В комнате было спокойно – даже слишком спокойно для того, чтобы разговаривать или думать. Хедли с довольным видом расслабился, откинулся назад и стал потягивать вино. Все молчали. Напряжение уже прошло: некуда было спешить, не за что бороться, не к чему стремиться – будто воскресным днем на парковой скамейке. Даже Лоре, обычно такой горластой, сказать было нечего: события этого дня лишили ее остатков воли. Гоулды натолкнулись на кирпичную стену в лице Боба Соррелла. Его непомерная, зверская жестокость поразила их и сделала беспомощными. Они не возразили и не дали отпор, а просто упали духом, поникнув под гнетущим весом его бесцеремонности. Боб Соррелл мог помыкать такими людьми, как Гоулды, поскольку они неспособны ответить той же монетой. Под маской крикливости и суетливости внезапно обнажилась кротость. Гоулдов заманили в наш мир, точно Гензеля и Гретель [70] , а затем стали систематически над ними измываться. Изумленную пустоту в их глазах затуманивало недоумение: они до сих пор не понимали, как их могли прогнать, спровадить, отфутболить. С ними обошлись, точно с неодушевленными предметами, полностью проигнорировав их человеческую природу. В них не было ни чувства протеста, ни желания пойти на мировую. Перед лицом грубости они попросту испарились.
70
«Гензель и Гретель» – сказка братьев Гримм. История о юных брате и сестре, которым угрожает ведьма-людоедка, живущая в лесной чаще, в пряничном домике, построенном из хлеба и сладостей.

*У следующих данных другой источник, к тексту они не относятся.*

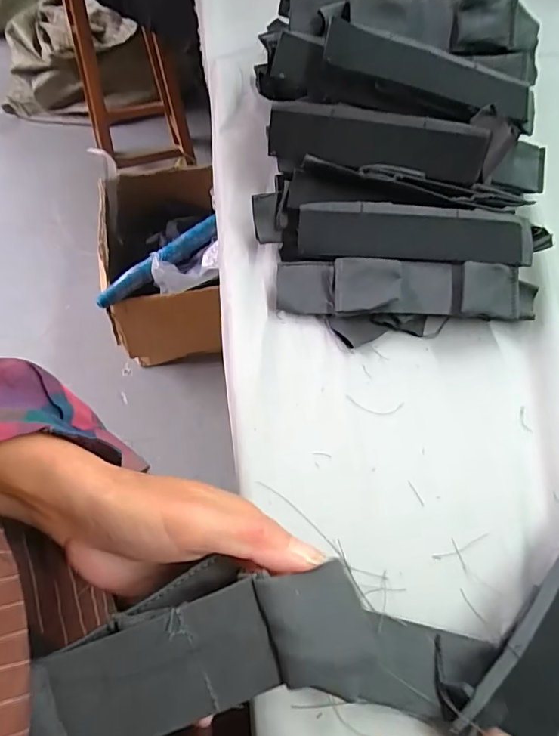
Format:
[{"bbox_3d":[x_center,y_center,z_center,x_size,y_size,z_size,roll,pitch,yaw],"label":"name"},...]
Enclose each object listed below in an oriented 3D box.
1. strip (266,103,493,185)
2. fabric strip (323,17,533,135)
[{"bbox_3d":[0.082,-0.194,0.409,0.183,0.016,0.052,12,85,5],"label":"strip"},{"bbox_3d":[0.132,-0.249,0.403,0.190,0.019,0.048,12,61,-10],"label":"fabric strip"}]

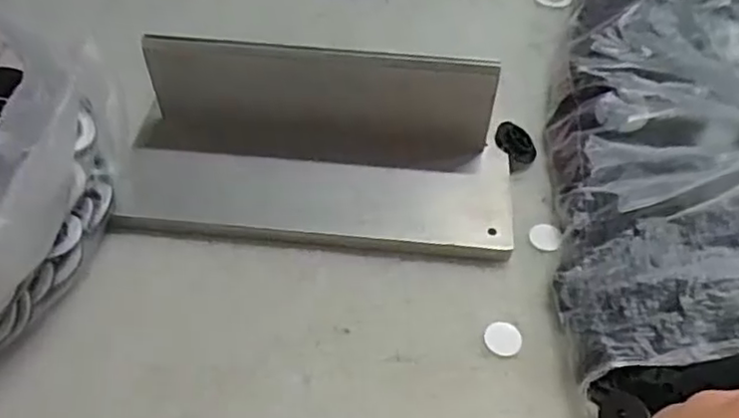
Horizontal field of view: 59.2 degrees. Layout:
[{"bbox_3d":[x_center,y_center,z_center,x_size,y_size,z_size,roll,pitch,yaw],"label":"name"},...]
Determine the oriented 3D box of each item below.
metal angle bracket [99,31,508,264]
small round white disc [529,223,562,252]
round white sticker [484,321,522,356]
[{"bbox_3d":[-0.025,-0.030,0.319,0.190,0.058,0.080,5,51,4],"label":"metal angle bracket"},{"bbox_3d":[0.087,0.013,0.322,0.015,0.004,0.017,12,52,9],"label":"small round white disc"},{"bbox_3d":[0.059,0.057,0.286,0.016,0.004,0.016,3,59,-5],"label":"round white sticker"}]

Но Хедли расслабился и наслаждался этой пустотой. Его убаюкивало отсутствие истошных воплей: он был благодарен Лоре за ее молчание. Но спокойствие, исходившее от Марши Фрейзьер, в корне отличалось от подавленности и столбняка Гоулдов. Уравновешенность этой женщины проистекала из ее самоуверенности, а не из страха. Она идеально владела собой: таков был ее стиль жизни.
– Вас, как художника, – сказала она, – должны заинтересовать материалы. Чернила, бумага… Мы экспериментируем с различными технологическими процессами. В особенности нас интересуют новые методы репродукции гравюр.

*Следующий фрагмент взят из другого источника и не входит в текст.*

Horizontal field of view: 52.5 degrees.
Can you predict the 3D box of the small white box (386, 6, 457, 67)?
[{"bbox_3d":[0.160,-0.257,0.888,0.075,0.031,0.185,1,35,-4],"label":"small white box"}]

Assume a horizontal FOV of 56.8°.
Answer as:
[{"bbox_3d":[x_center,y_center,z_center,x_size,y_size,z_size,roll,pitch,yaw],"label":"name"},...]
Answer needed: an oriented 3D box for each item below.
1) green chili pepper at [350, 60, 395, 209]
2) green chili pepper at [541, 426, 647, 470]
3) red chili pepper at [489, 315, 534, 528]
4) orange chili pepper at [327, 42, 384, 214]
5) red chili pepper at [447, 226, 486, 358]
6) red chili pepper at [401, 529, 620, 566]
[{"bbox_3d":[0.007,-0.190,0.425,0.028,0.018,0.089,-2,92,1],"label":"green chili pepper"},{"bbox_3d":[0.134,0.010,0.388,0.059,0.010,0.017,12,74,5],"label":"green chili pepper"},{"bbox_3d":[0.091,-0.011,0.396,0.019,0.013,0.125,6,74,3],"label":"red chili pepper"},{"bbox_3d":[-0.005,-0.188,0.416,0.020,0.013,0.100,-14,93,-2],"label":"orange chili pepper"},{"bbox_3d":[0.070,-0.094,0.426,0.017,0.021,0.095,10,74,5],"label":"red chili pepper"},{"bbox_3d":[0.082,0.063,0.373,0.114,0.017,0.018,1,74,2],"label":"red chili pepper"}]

Хедли кивнул. Его согласие было частью вымысла, который сознательно поддерживался: Марша понимала, что он не художник, но предпочитала говорить о нем как о художнике. Ей это нравилось, а ему нравилось ей подыгрывать. Хедли было приятно, и он с удивлением отметил, насколько изменилось его состояние. Возможно, поэтому Марша и прибегла к вымыслу. Проницательная и сметливая женщина создавала его заново. Ее слова повлияли на его: при помощи пары фраз она полностью перекроила Стюарта Хедли.
– Мы хотим, – продолжила она, – больше работать с гравюрами на дереве – с деревянными печатными формами. Это, конечно, замедляет скорость печати и уменьшает количество оттисков. Но мы, – она вновь улыбнулась своей слабой, пресной, сухой улыбкой, – мы еще даже не пытались продавать свою печатную продукцию. Перед нами никогда не стояла такая задача.